For advisory file record locking to be effective, all processes that have access to a file must cooperate and use the advisory mechanism before doing I/O on the file. Enforcement-mode record locking is important when it cannot be assumed that all processes are cooperating. For example, if one user uses an editor to update a file at the same time that a second user executes another process that updates the same file and if only one of the two processes is using advisory locking, the processes are not cooperating. Enforcement-mode record locking would protect against accidental collisions.
Secondly, advisory record locking requires a process using locking to bracket each I/O operation with lock (or test) and unlock operations. With enforcement-mode file and record locking, a process can lock the file once and unlock when all I/O operations have been completed. Enforcement-mode record locking provides a base that can be enhanced; for example, with sharable locks.
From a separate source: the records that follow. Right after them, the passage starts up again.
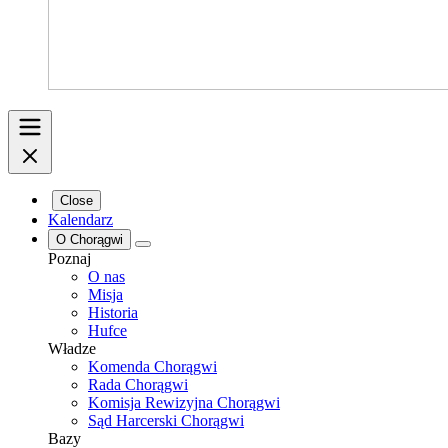
Close
Kalendarz
O Chorągwi
Poznaj
O nas
Misja
Historia
Hufce
Władze
Komenda Chorągwi
Rada Chorągwi
Komisja Rewizyjna Chorągwi
Sąd Harcerski Chorągwi
Bazy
That is, the mechanism could be enhanced to allow a process to lock a file so other processes could read it, but none of them could write it.
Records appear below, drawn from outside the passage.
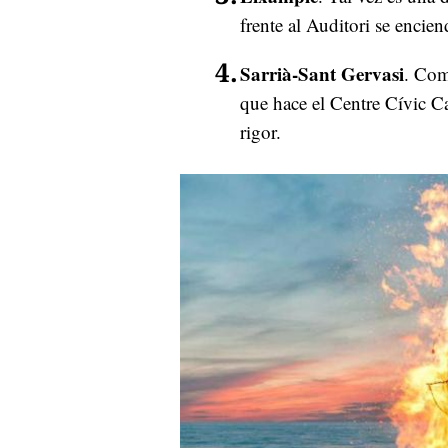
frente al Auditori se encien
Sarrià-Sant Gervasi
. Com
que hace el Centre Cívic Ca
rigor.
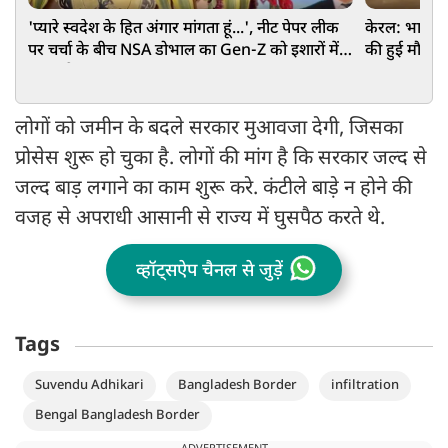
'प्यारे स्वदेश के हित अंगार मांगता हूं...', नीट पेपर लीक
केरल: भारी ब
पर चर्चा के बीच NSA डोभाल का Gen-Z को इशारों में
की हुई मौत, 
बड़ा संदेश
लोगों को जमीन के बदले सरकार मुआवजा देगी, जिसका
प्रोसेस शुरू हो चुका है. लोगों की मांग है कि सरकार जल्द से
जल्द बाड़ लगाने का काम शुरू करे. कंटीले बाड़े न होने की
वजह से अपराधी आसानी से राज्य में घुसपैठ करते थे.
व्हॉट्सऐप चैनल से जुड़ें
Tags
Suvendu Adhikari
Bangladesh Border
infiltration
Bengal Bangladesh Border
Mandatory locks were omitted for several reasons:
1.
Mandatory lock setting was done by multiplexing the set-group-ID bit in most implementations; this was confusing, at best.
2.
The relationship to file truncation as supported in 4.2 BSD was not well specified.
3.
Any publicly readable file could be locked by anyone. Many historical implementations keep the password database in a publicly readable file. A malicious user could thus prohibit logins. Another possibility would be to hold open a long-distance telephone line.
4.
Some demand-paged historical implementations offer memory mapped files, and enforcement cannot be done on that type of file.
Since sleeping on a region is interrupted with any signal, alarm() may be used to provide a timeout facility in applications requiring it. This is useful in deadlock detection. Since implementation of full deadlock detection is not always feasible, the [EDEADLK] error was made optional.